- Theatrical release poster
- Directed by: Manohar Sarvanar
- Starring: Isha Koppikar; Sameer Dharmadhikari; Tejashree Valavalkar;
- Cinematography: Nirmal Jani
- Music by: Saleel Kulkarni
- Release date: 27 December 2013;
- Country: India
- Language: Marathi

= Maat (film) =

Maat is a 2013 Indian Marathi-language drama film directed by Manohar Sarvanar. Starring Isha Koppikar, Sameer Dharmadhikari and Tejashree Valavalkar. It was released theatrically on 27 December 2013.

==Synopsis==
Ajay Deshmukh disowns his daughter Mini, who is speech and hearing-impaired. Reema, his wife and former supermodel, sacrifices her career to make Mini a chess champion.

==Cast==
- Isha Koppikar
- Sameer Dharmadhikari
- Tejashree Valavalkar

==Production==
Principal photography began on 8 December 2012 in Film City, India.

==Reception==
Jaydeep Pathakji from Maharashtra Times Wrote "overall, if we turn a blind eye to certain things and make 'assumptions' of certain things in the name of cinematic liberty, we definitely indulge in the film. By 'overcoming' the stereotyped concept of entertainment, it 'overcomes' the task of showing something different and giving a different thought". A reviewer of Divya Marathi says "The ups and downs of these dreams for Mini are drawn through various events.

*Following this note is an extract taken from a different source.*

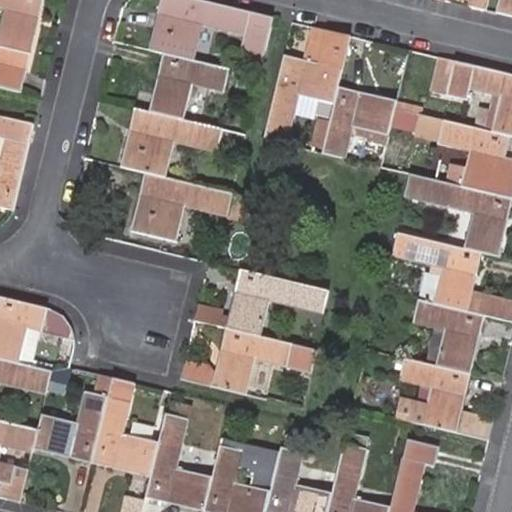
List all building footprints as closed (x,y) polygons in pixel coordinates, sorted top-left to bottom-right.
[(0,0),(0,11),(6,13),(0,37),(0,69),(28,76),(45,0),(0,0)] [(222,95),(228,72),(183,62),(192,26),(248,39),(244,53),(264,58),(272,21),(186,0),(160,0),(148,53),(163,57),(148,115),(134,112),(119,171),(143,176),(130,235),(166,243),(174,208),(225,220),(230,198),(155,180),(164,143),(219,156),(224,134),(182,123),(190,87),(222,95)] [(419,0),(428,2),(428,0),(470,0),(468,12),(475,13),(485,16),(488,0),(419,0)] [(511,0),(498,0),(494,18),(511,22),(511,0)] [(283,58),(263,144),(285,148),(298,98),(333,107),(337,90),(341,72),(348,39),(328,34),(321,67),(283,58)] [(445,98),(454,64),(440,60),(431,94),(445,98)] [(465,315),(479,256),(497,260),(510,203),(511,192),(511,162),(502,160),(506,139),(511,140),(511,77),(454,64),(445,98),(466,104),(469,91),(499,99),(490,135),(393,112),(390,125),(415,132),(413,138),(437,143),(436,146),(466,153),(458,189),(407,177),(401,200),(469,217),(461,251),(397,236),(391,258),(437,270),(434,284),(421,280),(416,302),(410,325),(441,332),(432,368),(402,361),(397,383),(426,391),(422,408),(392,401),(388,419),(418,426),(454,435),(485,442),(489,424),(458,416),(482,318),(465,315)] [(395,104),(337,90),(333,107),(321,156),(344,162),(351,130),(387,139),(390,125),(393,112),(395,104)] [(0,207),(10,210),(31,126),(0,118),(0,207)] [(329,296),(237,273),(227,312),(199,304),(195,322),(222,329),(212,370),(185,364),(180,382),(208,389),(243,397),(252,361),(309,375),(314,352),(258,338),(267,303),(323,317),(329,296)] [(0,499),(18,504),(26,472),(0,466),(0,446),(31,453),(31,451),(151,481),(146,500),(191,511),(411,511),(423,466),(433,469),(438,449),(405,441),(389,510),(354,501),(368,441),(351,437),(349,446),(343,444),(331,495),(295,486),(303,455),(280,448),(276,463),(218,447),(211,479),(175,470),(186,423),(163,417),(157,443),(121,434),(133,385),(95,375),(91,395),(84,393),(77,424),(39,414),(36,431),(0,422),(0,383),(44,395),(50,372),(16,363),(25,329),(41,333),(46,310),(0,297),(0,499)] [(46,310),(41,333),(75,341),(75,339),(74,330),(70,324),(66,318),(58,313),(52,311),(46,310)] [(143,511),(145,505),(127,501),(124,511),(143,511)]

The plot of Maat is based on the novel Setu by Tejaswini Dinesh Pandit and screenplay - dialogues are written by Sambhaji Sawant". A reviewer of Loksatta said, "Although it is a logical method film, basically deafness should be understood immediately after the birth of the child. It is not acceptable to assume that a child is deaf after the age of one and a half to two years. If this hypothesis is accepted, however, the film is definitely effective".